After a slow start to the hurricane season, Milton could be the storm to push the insurance industry over the $100 billion line in losses.

COLUMBUS, Ohio — Hurricane Milton made landfall in Florida last week as a Category 3 storm, a relief from the Category 5 status it gained over the Gulf of Mexico — the difference potentially saving billions in property costs.

“It wasn't the worst case scenario that we thought it might be, which is really a positive thing,” said Shannon Martin, an insurance analyst at Bankrate. “Helene, though, was different. It basically moved up a mountain. It hit people. If you're living on a mountain, you're not expecting to need flood insurance. You've never needed it before, and that's new, and that's what's really making the whole nation kind of start paying attention when we say extreme weather is changing.”

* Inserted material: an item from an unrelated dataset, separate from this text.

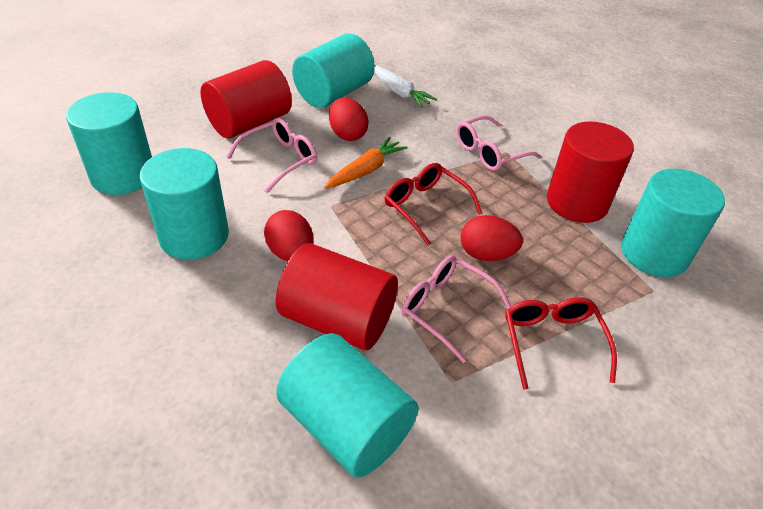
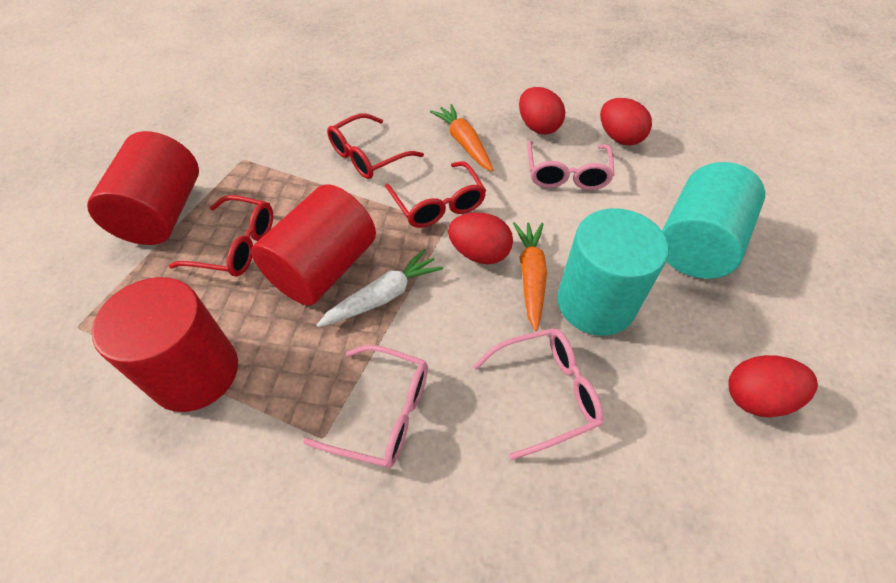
orange carrot: [324,137,408,189] = 1 -> [430,104,493,171] [513,222,547,331] = 2
red egg: [264,210,314,261] [329,97,369,141] [461,215,523,261] = 3 -> [448,212,513,264] [519,87,565,135] [600,98,652,146] [728,355,818,417] = 4
red glasses: [384,163,483,246] [505,297,617,390] = 2 -> [169,195,273,277] [327,114,424,179] [385,161,486,228] = 3
turquoise cylinder: [66,92,152,195] [140,148,229,260] [276,333,419,478] [292,33,375,108] [621,169,725,277] = 5 -> [557,208,669,336] [662,162,765,279] = 2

Hurricane Milton is estimated to cost $30 to $50 billion in insured losses, according to analytics from Fitch Ratings. To put this in context, Hurricane Ian from 2022 had a similar path in Florida leading to $60 billion in damages. 

After a slow start to the hurricane season, Milton could be the storm to push the insurance industry over the $100 billion line in losses, for the fifth year in a row.

“One of the things we look at is all storms, not just necessarily hurricane losses, but all storms,” said Jerry Glombicki, a senior director at Fitch Ratings. “When you look at that $100 billion loss, one of the major contributors to them is what we call severe convective storms. Basically, spring ice storms, thunderstorms that are strong, they happen more frequently. They're less severe, so they don’t necessarily get the attention of the hurricanes do. But since they happen more often into greater geographies, they actually cause more damage to it, and those are actually harder to predict than the hurricanes.”

Those storms could cost all of us more, across the board.

“If you have an insurance carrier that's spread out through throughout the country and they've experienced a heavy loss in a certain area, you might see some adjustments there, but then you also might see adjustments because carriers are readjusting their risk modeling based on future extreme weather events,” said Martin. “If you live somewhere where they're looking at it and they're saying, ‘Look, we think tornadoes are going to go up X percent in the next five years,’ you might see an increase not because of another state's loss, but because your future loss and your future risk is higher.”

Martin said the best thing to do to keep costs down is to contact your insurance agent and ask what your deductibility is, whether it is percentage based and how does your policy pay out.

She also suggests making a checklist, taking videos or pictures of all of your belongings now for future proof to insurance companies.